▶ DESCRIPTION OF THE TASK: Search the records for the string "false", then copy each line where it appears.

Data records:
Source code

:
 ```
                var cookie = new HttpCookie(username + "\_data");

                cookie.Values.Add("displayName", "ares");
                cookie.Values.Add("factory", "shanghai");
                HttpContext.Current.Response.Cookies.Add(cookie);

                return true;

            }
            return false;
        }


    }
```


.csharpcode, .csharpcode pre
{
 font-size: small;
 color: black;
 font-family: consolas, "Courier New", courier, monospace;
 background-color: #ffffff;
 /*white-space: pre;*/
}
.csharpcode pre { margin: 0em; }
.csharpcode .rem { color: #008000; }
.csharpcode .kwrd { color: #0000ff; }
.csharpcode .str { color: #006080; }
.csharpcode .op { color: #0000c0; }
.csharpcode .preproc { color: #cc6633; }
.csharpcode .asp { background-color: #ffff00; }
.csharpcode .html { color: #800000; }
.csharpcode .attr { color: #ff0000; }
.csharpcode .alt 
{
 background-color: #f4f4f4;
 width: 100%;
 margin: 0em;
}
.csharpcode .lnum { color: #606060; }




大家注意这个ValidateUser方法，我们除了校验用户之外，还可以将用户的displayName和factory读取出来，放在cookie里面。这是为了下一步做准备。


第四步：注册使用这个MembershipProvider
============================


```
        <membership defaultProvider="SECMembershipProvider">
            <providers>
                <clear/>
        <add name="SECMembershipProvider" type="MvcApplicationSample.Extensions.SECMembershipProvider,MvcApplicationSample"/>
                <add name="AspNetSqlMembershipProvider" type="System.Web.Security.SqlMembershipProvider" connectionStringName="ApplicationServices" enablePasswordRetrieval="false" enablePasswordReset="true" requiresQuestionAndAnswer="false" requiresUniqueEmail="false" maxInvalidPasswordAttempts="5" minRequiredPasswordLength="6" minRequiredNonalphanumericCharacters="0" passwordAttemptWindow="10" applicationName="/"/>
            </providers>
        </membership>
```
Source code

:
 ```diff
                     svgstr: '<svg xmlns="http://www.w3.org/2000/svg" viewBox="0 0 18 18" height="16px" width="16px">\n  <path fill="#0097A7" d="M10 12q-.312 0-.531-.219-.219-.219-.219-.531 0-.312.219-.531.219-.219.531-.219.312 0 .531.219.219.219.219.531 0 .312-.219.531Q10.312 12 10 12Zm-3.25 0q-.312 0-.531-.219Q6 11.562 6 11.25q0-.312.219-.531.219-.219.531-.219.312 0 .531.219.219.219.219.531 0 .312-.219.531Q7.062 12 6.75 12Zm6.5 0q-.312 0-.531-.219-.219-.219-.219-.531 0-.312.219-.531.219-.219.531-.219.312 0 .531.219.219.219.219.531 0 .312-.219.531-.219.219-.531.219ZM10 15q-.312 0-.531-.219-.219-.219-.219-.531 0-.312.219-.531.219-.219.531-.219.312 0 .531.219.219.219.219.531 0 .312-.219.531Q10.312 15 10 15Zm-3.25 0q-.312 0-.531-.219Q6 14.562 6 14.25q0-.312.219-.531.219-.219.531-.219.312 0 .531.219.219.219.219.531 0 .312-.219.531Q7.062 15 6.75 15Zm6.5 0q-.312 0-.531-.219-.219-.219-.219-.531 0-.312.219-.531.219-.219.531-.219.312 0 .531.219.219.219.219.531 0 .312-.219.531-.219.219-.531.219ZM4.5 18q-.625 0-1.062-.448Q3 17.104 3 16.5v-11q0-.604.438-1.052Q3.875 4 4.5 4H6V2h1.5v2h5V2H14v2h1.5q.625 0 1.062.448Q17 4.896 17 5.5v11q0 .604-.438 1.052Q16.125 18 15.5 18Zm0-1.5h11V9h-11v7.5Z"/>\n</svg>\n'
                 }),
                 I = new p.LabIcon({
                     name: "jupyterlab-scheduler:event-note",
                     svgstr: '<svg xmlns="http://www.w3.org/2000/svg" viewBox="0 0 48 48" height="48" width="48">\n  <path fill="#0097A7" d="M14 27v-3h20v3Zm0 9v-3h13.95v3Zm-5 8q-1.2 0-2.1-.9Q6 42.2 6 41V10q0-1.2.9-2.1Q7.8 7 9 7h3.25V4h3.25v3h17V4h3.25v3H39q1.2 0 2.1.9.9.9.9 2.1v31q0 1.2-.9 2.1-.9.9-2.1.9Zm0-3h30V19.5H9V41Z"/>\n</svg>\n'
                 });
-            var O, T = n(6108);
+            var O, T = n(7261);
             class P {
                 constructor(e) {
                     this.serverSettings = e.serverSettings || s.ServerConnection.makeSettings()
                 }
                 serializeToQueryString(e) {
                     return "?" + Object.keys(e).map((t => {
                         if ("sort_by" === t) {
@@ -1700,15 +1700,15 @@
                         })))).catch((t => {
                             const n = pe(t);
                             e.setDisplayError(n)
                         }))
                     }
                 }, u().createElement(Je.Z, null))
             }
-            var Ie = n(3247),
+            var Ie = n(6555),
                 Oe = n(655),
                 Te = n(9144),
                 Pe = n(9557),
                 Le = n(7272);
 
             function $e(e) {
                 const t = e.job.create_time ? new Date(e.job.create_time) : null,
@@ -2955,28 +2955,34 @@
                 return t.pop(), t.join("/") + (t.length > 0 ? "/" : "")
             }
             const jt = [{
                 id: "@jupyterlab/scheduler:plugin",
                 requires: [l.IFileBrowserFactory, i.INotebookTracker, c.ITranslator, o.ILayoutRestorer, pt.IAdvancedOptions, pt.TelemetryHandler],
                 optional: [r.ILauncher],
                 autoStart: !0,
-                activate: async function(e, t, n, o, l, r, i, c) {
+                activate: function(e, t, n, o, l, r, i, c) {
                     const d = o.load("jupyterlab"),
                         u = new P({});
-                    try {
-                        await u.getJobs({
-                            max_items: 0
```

---

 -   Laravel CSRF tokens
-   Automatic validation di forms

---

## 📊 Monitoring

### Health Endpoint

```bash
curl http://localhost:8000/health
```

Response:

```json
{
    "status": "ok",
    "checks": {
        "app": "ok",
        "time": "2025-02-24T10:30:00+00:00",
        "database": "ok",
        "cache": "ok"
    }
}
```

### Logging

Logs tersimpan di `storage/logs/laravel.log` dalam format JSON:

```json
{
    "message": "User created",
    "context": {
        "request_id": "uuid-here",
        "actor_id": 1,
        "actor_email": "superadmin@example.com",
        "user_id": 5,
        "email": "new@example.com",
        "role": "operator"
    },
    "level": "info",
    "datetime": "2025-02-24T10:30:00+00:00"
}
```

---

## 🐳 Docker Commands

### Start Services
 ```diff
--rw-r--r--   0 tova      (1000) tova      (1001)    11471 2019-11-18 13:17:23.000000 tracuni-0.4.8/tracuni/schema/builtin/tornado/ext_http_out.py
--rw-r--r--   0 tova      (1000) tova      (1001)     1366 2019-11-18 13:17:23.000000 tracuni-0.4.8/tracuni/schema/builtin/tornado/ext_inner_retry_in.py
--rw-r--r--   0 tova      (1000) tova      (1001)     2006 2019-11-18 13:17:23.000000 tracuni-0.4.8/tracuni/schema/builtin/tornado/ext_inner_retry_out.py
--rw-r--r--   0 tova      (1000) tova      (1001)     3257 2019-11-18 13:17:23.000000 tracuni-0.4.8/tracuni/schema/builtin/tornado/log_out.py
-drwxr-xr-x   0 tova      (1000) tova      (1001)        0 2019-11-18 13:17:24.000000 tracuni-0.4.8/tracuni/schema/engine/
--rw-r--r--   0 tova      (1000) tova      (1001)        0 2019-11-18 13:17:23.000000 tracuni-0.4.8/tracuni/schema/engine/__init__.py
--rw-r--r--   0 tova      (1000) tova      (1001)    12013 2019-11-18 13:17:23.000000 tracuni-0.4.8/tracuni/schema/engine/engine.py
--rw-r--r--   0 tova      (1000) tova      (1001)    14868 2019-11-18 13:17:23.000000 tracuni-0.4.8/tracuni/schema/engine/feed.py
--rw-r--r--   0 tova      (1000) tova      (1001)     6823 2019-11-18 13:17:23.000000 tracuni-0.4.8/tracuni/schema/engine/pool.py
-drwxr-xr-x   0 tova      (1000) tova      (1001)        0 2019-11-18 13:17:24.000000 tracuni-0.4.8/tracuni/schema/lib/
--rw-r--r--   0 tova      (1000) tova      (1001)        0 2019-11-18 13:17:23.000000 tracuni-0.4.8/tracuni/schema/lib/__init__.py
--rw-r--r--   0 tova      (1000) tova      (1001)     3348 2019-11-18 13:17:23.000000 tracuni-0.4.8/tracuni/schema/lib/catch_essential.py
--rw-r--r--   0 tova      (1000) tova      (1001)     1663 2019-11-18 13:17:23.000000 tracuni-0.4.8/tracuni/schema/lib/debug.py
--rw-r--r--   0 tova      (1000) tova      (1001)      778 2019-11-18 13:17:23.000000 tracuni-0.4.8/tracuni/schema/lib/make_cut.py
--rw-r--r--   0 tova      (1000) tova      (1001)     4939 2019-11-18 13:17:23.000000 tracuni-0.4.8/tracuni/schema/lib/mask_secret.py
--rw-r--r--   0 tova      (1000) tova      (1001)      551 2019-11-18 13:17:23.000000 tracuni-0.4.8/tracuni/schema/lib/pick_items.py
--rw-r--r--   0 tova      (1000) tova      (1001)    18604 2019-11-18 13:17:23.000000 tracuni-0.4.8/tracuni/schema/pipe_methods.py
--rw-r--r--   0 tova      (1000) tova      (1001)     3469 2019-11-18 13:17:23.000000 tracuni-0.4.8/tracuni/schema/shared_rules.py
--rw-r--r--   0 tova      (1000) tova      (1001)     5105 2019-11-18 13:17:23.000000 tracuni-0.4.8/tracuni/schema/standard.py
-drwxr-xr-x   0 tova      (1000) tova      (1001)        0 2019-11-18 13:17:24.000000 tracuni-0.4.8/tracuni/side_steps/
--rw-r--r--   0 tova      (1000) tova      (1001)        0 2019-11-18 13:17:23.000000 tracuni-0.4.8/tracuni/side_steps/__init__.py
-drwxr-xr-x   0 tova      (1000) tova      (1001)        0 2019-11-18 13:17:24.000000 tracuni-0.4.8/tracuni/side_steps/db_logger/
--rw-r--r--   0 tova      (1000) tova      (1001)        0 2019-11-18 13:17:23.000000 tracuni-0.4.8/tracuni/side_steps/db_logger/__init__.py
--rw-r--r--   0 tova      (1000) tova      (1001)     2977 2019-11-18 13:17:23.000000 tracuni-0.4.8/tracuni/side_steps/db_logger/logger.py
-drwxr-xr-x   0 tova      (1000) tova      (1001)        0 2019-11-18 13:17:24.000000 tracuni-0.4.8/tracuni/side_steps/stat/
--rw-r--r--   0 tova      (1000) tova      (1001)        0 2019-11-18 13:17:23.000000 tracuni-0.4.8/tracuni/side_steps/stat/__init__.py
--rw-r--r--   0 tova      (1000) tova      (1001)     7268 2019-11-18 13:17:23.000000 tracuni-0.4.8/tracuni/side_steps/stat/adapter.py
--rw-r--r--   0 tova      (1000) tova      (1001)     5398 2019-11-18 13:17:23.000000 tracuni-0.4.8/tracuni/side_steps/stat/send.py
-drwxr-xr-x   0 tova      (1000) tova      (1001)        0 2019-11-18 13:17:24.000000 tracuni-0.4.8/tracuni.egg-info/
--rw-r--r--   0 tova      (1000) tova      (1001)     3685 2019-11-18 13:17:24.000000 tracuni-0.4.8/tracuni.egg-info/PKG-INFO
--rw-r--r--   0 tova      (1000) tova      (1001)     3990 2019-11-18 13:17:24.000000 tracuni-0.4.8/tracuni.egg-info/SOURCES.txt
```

▶ RESPONSE TO THE TASK:
            return false;
                <add name="AspNetSqlMembershipProvider" type="System.Web.Security.SqlMembershipProvider" connectionStringName="ApplicationServices" enablePasswordRetrieval="false" enablePasswordReset="true" requiresQuestionAndAnswer="false" requiresUniqueEmail="false" maxInvalidPasswordAttempts="5" minRequiredPasswordLength="6" minRequiredNonalphanumericCharacters="0" passwordAttemptWindow="10" applicationName="/"/>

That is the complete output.